* [Required action]: Would you reproduce the entries exactly, including every line?

..........

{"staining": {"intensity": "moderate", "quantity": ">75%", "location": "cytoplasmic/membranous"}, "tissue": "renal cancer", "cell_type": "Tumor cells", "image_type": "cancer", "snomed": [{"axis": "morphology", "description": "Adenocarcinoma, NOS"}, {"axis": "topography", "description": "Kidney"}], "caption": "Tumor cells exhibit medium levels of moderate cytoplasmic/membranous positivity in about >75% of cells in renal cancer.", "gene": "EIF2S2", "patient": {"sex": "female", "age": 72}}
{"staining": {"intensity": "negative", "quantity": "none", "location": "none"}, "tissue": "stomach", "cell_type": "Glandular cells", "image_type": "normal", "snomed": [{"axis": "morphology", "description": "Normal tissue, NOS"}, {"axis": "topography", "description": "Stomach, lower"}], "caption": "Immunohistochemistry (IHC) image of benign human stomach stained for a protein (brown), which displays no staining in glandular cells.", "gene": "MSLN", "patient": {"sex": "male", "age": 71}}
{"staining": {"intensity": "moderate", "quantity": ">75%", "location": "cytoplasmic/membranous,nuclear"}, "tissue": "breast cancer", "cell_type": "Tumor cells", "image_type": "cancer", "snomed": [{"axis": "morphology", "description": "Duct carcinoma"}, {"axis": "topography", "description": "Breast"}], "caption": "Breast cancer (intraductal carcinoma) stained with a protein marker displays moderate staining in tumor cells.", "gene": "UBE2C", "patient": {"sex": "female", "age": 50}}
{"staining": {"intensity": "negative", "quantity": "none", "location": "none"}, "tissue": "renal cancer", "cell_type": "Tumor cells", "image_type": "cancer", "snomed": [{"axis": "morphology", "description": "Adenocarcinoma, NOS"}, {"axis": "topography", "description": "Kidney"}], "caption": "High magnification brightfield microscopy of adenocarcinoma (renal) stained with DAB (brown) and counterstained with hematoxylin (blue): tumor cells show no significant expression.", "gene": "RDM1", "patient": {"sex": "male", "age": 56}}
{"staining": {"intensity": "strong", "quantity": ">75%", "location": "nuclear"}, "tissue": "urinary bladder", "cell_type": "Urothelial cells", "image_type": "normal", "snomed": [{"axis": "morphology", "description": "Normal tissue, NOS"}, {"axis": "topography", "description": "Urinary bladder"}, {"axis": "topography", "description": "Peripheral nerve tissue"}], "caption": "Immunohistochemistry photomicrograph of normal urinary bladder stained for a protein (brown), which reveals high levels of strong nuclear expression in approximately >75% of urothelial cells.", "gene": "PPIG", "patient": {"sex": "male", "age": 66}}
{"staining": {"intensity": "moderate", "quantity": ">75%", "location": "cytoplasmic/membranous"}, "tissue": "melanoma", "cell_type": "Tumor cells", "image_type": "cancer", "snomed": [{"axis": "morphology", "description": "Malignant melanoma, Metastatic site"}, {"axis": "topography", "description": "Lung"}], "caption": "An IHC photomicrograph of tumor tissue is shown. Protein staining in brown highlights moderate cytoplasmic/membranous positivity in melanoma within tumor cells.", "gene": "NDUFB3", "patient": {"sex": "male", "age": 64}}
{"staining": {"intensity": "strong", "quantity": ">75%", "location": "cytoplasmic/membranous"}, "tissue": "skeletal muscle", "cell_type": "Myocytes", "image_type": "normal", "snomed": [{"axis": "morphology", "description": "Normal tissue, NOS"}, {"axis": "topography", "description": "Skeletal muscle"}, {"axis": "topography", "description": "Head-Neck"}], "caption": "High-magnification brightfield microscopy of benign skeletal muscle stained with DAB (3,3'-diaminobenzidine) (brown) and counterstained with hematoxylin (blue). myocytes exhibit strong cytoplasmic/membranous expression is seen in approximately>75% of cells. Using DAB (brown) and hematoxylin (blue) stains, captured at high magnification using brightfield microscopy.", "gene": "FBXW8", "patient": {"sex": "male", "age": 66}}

..........

* [Finished exercise]:
{"staining": {"intensity": "moderate", "quantity": ">75%", "location": "cytoplasmic/membranous"}, "tissue": "renal cancer", "cell_type": "Tumor cells", "image_type": "cancer", "snomed": [{"axis": "morphology", "description": "Adenocarcinoma, NOS"}, {"axis": "topography", "description": "Kidney"}], "caption": "Tumor cells exhibit medium levels of moderate cytoplasmic/membranous positivity in about >75% of cells in renal cancer.", "gene": "EIF2S2", "patient": {"sex": "female", "age": 72}}
{"staining": {"intensity": "negative", "quantity": "none", "location": "none"}, "tissue": "stomach", "cell_type": "Glandular cells", "image_type": "normal", "snomed": [{"axis": "morphology", "description": "Normal tissue, NOS"}, {"axis": "topography", "description": "Stomach, lower"}], "caption": "Immunohistochemistry (IHC) image of benign human stomach stained for a protein (brown), which displays no staining in glandular cells.", "gene": "MSLN", "patient": {"sex": "male", "age": 71}}
{"staining": {"intensity": "moderate", "quantity": ">75%", "location": "cytoplasmic/membranous,nuclear"}, "tissue": "breast cancer", "cell_type": "Tumor cells", "image_type": "cancer", "snomed": [{"axis": "morphology", "description": "Duct carcinoma"}, {"axis": "topography", "description": "Breast"}], "caption": "Breast cancer (intraductal carcinoma) stained with a protein marker displays moderate staining in tumor cells.", "gene": "UBE2C", "patient": {"sex": "female", "age": 50}}
{"staining": {"intensity": "negative", "quantity": "none", "location": "none"}, "tissue": "renal cancer", "cell_type": "Tumor cells", "image_type": "cancer", "snomed": [{"axis": "morphology", "description": "Adenocarcinoma, NOS"}, {"axis": "topography", "description": "Kidney"}], "caption": "High magnification brightfield microscopy of adenocarcinoma (renal) stained with DAB (brown) and counterstained with hematoxylin (blue): tumor cells show no significant expression.", "gene": "RDM1", "patient": {"sex": "male", "age": 56}}
{"staining": {"intensity": "strong", "quantity": ">75%", "location": "nuclear"}, "tissue": "urinary bladder", "cell_type": "Urothelial cells", "image_type": "normal", "snomed": [{"axis": "morphology", "description": "Normal tissue, NOS"}, {"axis": "topography", "description": "Urinary bladder"}, {"axis": "topography", "description": "Peripheral nerve tissue"}], "caption": "Immunohistochemistry photomicrograph of normal urinary bladder stained for a protein (brown), which reveals high levels of strong nuclear expression in approximately >75% of urothelial cells.", "gene": "PPIG", "patient": {"sex": "male", "age": 66}}
{"staining": {"intensity": "moderate", "quantity": ">75%", "location": "cytoplasmic/membranous"}, "tissue": "melanoma", "cell_type": "Tumor cells", "image_type": "cancer", "snomed": [{"axis": "morphology", "description": "Malignant melanoma, Metastatic site"}, {"axis": "topography", "description": "Lung"}], "caption": "An IHC photomicrograph of tumor tissue is shown. Protein staining in brown highlights moderate cytoplasmic/membranous positivity in melanoma within tumor cells.", "gene": "NDUFB3", "patient": {"sex": "male", "age": 64}}
{"staining": {"intensity": "strong", "quantity": ">75%", "location": "cytoplasmic/membranous"}, "tissue": "skeletal muscle", "cell_type": "Myocytes", "image_type": "normal", "snomed": [{"axis": "morphology", "description": "Normal tissue, NOS"}, {"axis": "topography", "description": "Skeletal muscle"}, {"axis": "topography", "description": "Head-Neck"}], "caption": "High-magnification brightfield microscopy of benign skeletal muscle stained with DAB (3,3'-diaminobenzidine) (brown) and counterstained with hematoxylin (blue). myocytes exhibit strong cytoplasmic/membranous expression is seen in approximately>75% of cells. Using DAB (brown) and hematoxylin (blue) stains, captured at high magnification using brightfield microscopy.", "gene": "FBXW8", "patient": {"sex": "male", "age": 66}}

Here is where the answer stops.